2. The two hands should not be idle at the same time except during rest periods.
3. Motions of the arms should be made in opposite and symmetrical direction, and should be made simultaneously.
4. Hand and body motions should be confined to the lowest classification with which it is possible to perform the work satisfactorily.
5. The ascending order of motion classification is:
(a) Fingers only
(b) Fingers and wrists.
(c) Fingers, wrists and lower arms.
(d) Fingers, wrists, lower and upper arms.
(e) Hands, arms and body.
6. Momentum should be employed to assist the worker wherever possible, and it should be reduced to a minimum if it must be overcome by muscular effort.

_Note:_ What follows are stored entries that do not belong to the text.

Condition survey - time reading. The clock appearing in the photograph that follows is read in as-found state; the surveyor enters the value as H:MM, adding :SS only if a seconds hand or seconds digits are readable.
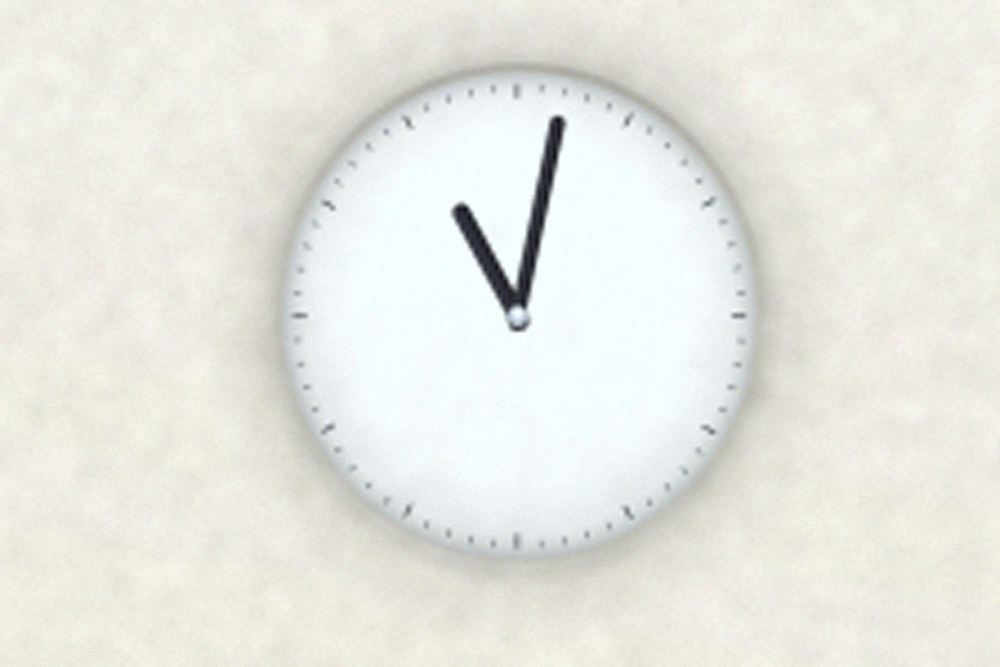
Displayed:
11:02
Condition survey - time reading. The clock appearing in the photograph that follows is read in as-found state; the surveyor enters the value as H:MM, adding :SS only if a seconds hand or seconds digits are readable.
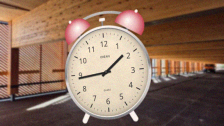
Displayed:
1:44
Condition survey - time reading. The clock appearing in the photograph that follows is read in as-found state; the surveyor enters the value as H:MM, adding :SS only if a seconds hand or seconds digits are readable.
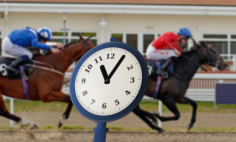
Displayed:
11:05
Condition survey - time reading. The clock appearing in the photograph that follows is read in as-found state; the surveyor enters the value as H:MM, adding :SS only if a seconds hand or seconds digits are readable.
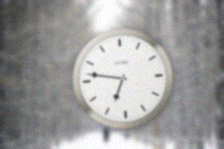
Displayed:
6:47
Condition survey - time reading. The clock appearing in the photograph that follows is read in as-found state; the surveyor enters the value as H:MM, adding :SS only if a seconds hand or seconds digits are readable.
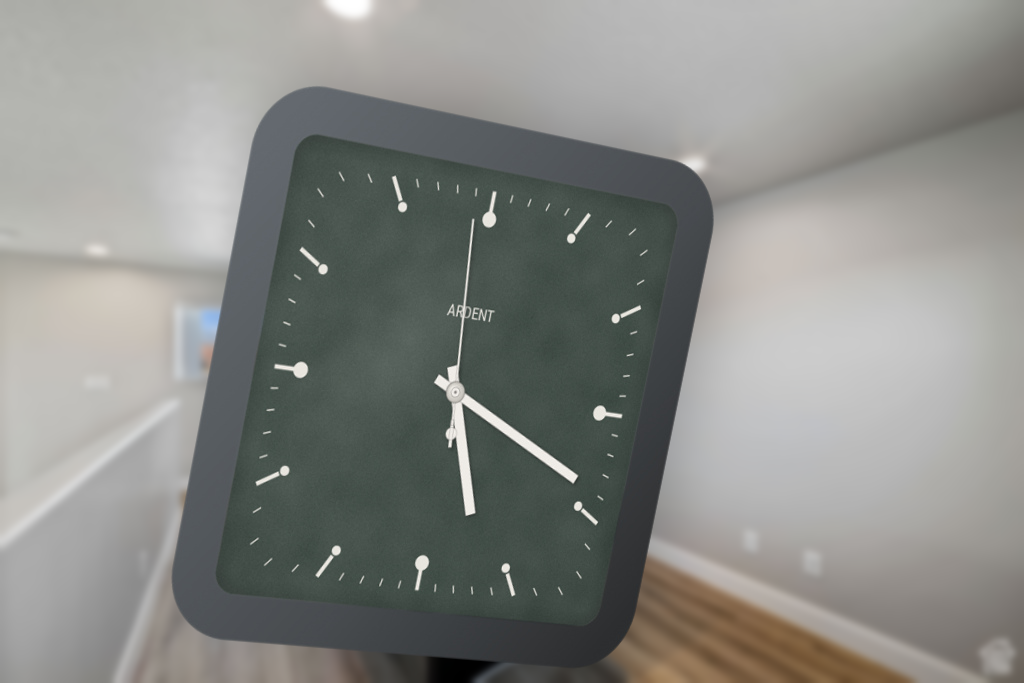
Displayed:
5:18:59
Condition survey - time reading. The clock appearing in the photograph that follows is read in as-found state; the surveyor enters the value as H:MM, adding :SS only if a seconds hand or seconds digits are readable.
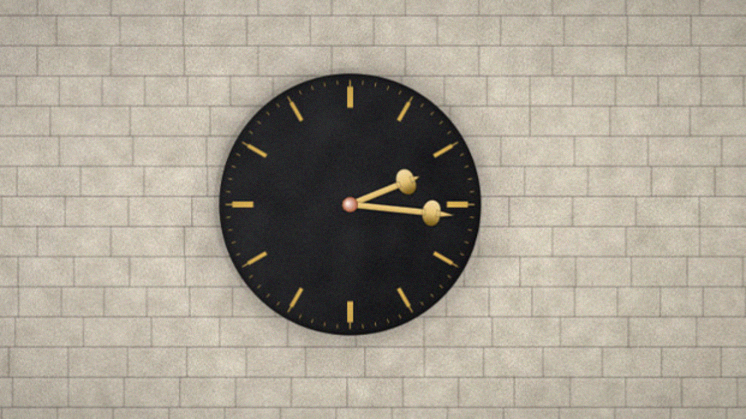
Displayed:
2:16
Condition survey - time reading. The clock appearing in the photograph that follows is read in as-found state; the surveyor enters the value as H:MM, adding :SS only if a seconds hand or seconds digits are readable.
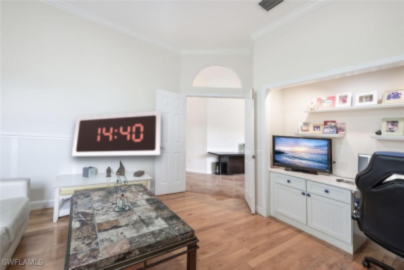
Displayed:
14:40
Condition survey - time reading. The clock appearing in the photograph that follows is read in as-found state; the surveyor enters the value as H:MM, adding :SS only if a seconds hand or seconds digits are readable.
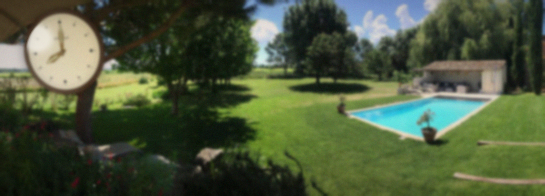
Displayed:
8:00
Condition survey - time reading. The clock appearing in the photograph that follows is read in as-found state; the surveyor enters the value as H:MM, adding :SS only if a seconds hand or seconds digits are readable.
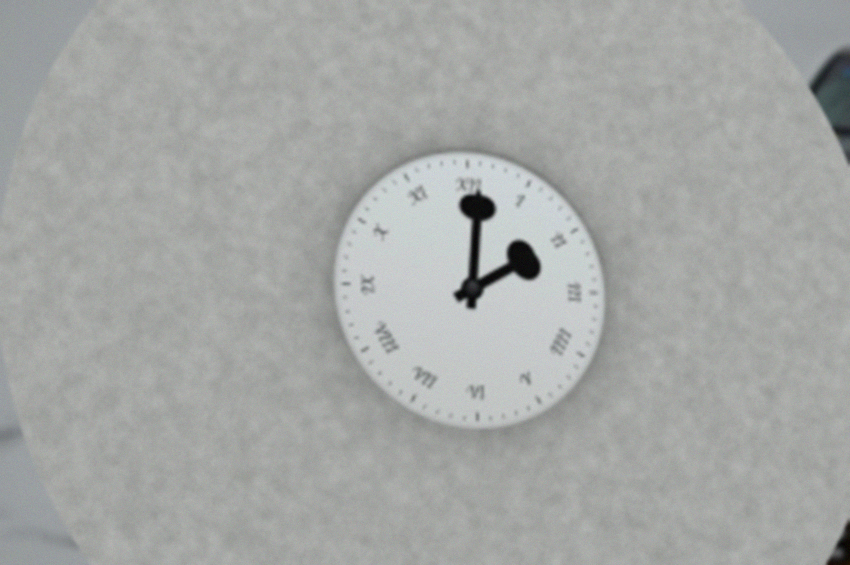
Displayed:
2:01
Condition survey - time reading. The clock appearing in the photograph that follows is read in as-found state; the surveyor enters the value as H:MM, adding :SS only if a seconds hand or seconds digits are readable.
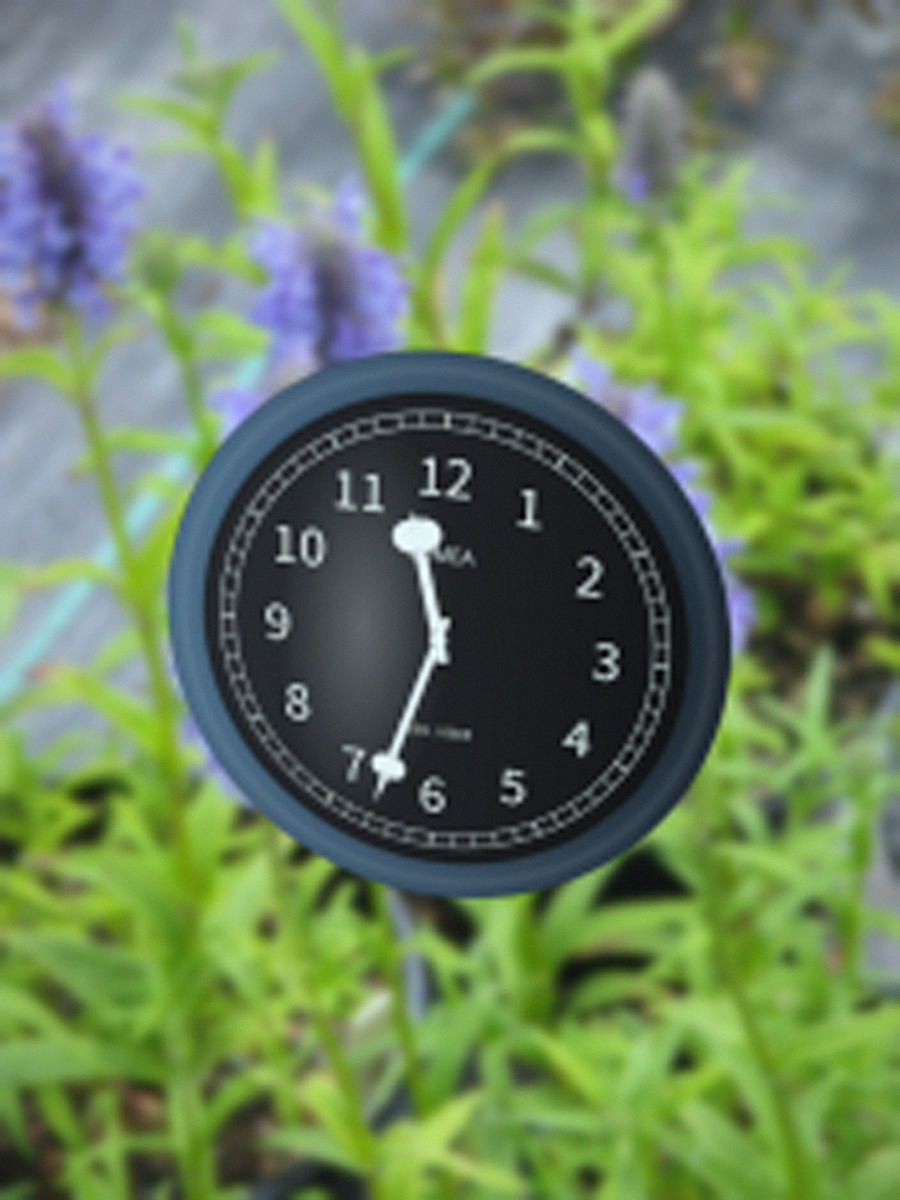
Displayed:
11:33
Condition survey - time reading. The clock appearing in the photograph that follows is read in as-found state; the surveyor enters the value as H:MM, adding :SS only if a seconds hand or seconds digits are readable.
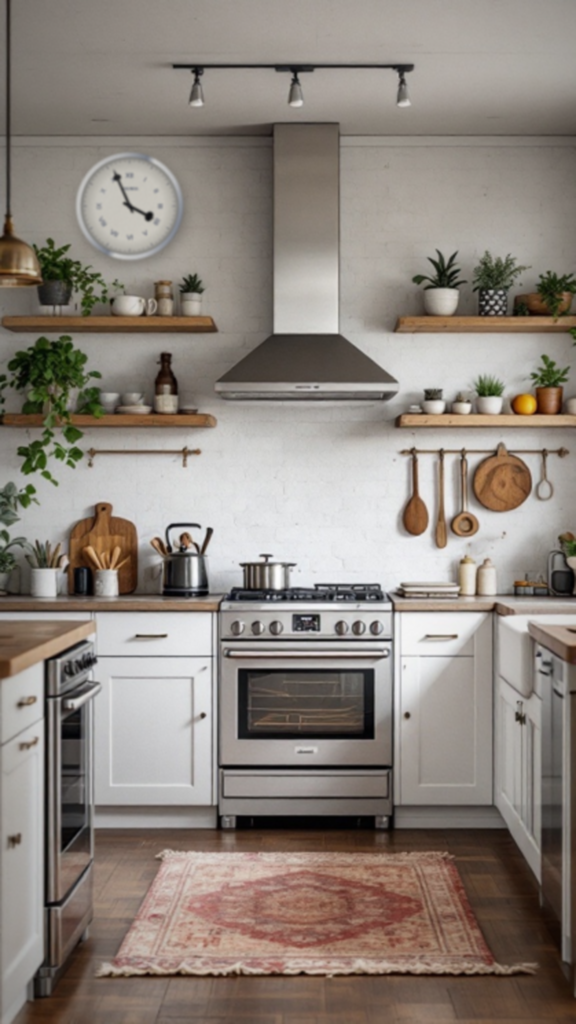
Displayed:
3:56
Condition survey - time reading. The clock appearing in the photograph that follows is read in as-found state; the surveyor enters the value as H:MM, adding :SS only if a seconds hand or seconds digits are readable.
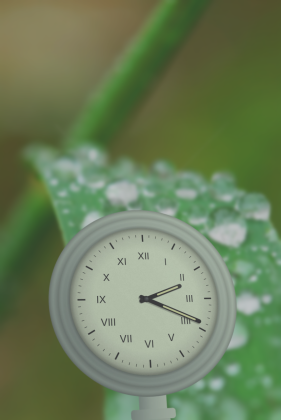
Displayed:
2:19
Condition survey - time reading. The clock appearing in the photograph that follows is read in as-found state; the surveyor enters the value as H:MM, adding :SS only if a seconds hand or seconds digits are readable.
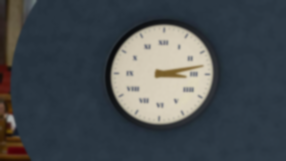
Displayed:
3:13
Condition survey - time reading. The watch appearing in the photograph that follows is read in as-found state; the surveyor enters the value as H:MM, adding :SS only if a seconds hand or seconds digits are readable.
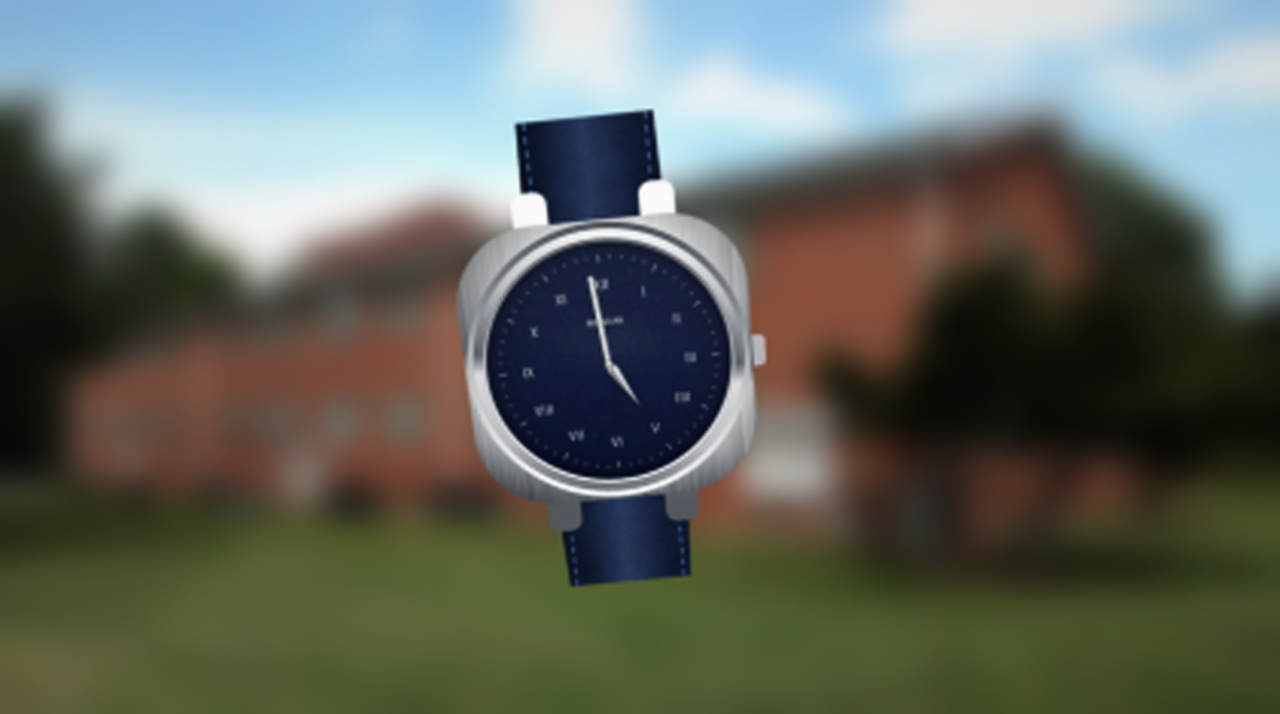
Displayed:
4:59
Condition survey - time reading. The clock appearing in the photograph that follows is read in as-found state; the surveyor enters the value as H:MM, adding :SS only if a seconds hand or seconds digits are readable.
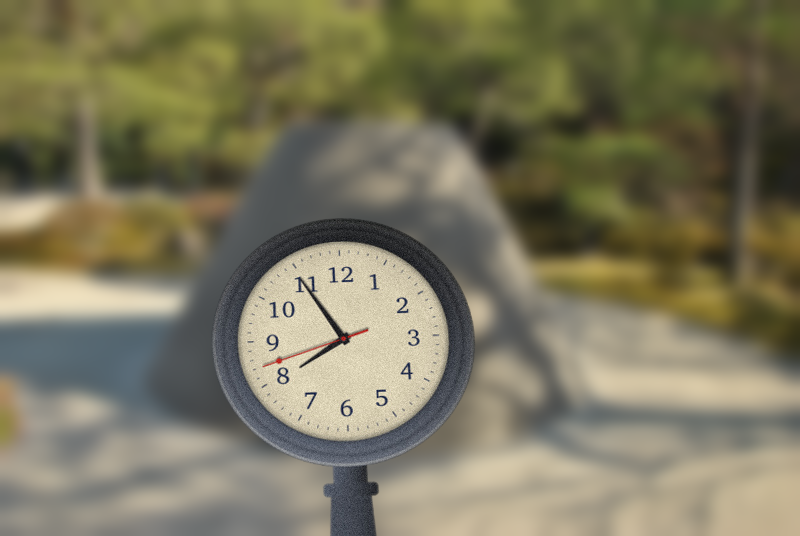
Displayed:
7:54:42
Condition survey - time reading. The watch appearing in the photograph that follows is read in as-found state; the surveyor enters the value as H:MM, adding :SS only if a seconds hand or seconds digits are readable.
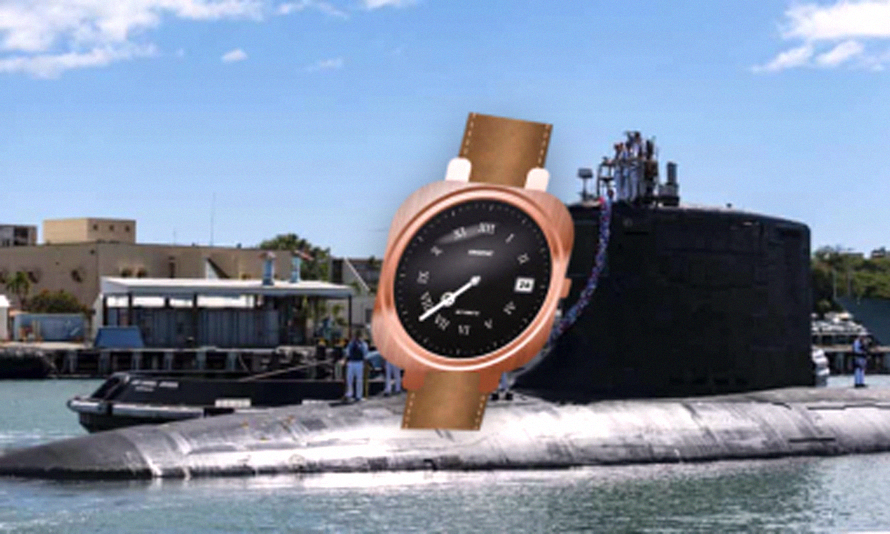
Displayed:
7:38
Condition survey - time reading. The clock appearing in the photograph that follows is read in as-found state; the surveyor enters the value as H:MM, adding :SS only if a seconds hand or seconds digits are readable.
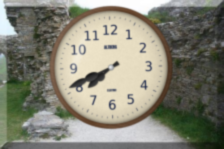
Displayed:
7:41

7. Smooth, continuous curved motions of the hands are preferable to straight line motions involving sudden and sharp changes in direction.
8. Ballistic movements are faster, easier and more accurate than restricted or controlled movements.
9. Work should be arranged to permit easy and natural rhythm wherever possible.
10. Eye fixation should be as free and as close together as possible.
B. Rules concerning arrangement of the work place
1. There should be a definite and fixed place for all tools and materials.
2. Tools, materials and controls should be located close to the point of use.
3. Gravity feed bins and containers should be used to deliver material close to the point of use.
4. Drop deliveries should be used wherever possible.
5. Materials and tools should be located to permit the best sequence of motions.
6. Provisions should be made for adequate conditions for seeing. Good illumination is the first requirement for satisfactory visual perception.
7. The height of the work place and the chair should preferably be arranged so that alternate sitting and standing at work are easily possible.
8. A chair of the type and height to permit good posture should be provided for every worker.
C. Rules concerning the design of tools and equipment
1. The hands should be relieved of all work that can be done more advantageously by a jig, a fixture or a foot-operated device.
2. Two or more tools should be combined wherever possible.
3. Tools and materials should be pre-positioned whenever possible.
4. Where each finger performs some specific movement such as in type-writing, the load should be distributed in accordance with the inherent capacities of the fingers.
5. Levers, cross bars, and hand wheels, which should be located in such positions that the operator can manipulate them with the least change in body position and with the greatest mechanical advantage.
6. Through the application of the principles of motion economy, it is possible to greatly increase the output of manual labor with a minimum of fatigue.
Memo motion Study
Memo Motion study is a special form of micro-motion study in which motion pictures are taken at slow speed using a motion picture camera. Sixty frames per minute and one hundred frames per minute are most common.
Memo motion study has been used frequently to study the flow and handling of materials, new activities and multi-man-and machine relationships and activities of department store clerk. In addition to all the advantages of micro-motion study, it can be used at relatively low film cost and permit rapid visual review of long sequences of activities.
This technique is not usable unless the work is restricted to a general area which can be covered by a motion picture camera. If the person under observation moves from place to place, it could be difficult to use this study.